══ INPUT ══
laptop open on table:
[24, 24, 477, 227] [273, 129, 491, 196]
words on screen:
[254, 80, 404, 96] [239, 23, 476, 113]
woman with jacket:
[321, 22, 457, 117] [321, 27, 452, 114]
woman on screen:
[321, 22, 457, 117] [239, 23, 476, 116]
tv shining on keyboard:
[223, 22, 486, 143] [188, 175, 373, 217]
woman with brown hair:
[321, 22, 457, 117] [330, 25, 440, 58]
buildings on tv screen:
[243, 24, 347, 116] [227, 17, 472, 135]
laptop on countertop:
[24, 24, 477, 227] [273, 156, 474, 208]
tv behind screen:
═══
▶ [PROBLEM TO WORK ON] Reproduce the listing above line for line, with no changes at all.

▶ [YOUR SOLUTION]
laptop open on table:
[24, 24, 477, 227] [273, 129, 491, 196]
words on screen:
[254, 80, 404, 96] [239, 23, 476, 113]
woman with jacket:
[321, 22, 457, 117] [321, 27, 452, 114]
woman on screen:
[321, 22, 457, 117] [239, 23, 476, 116]
tv shining on keyboard:
[223, 22, 486, 143] [188, 175, 373, 217]
woman with brown hair:
[321, 22, 457, 117] [330, 25, 440, 58]
buildings on tv screen:
[243, 24, 347, 116] [227, 17, 472, 135]
laptop on countertop:
[24, 24, 477, 227] [273, 156, 474, 208]
tv behind screen:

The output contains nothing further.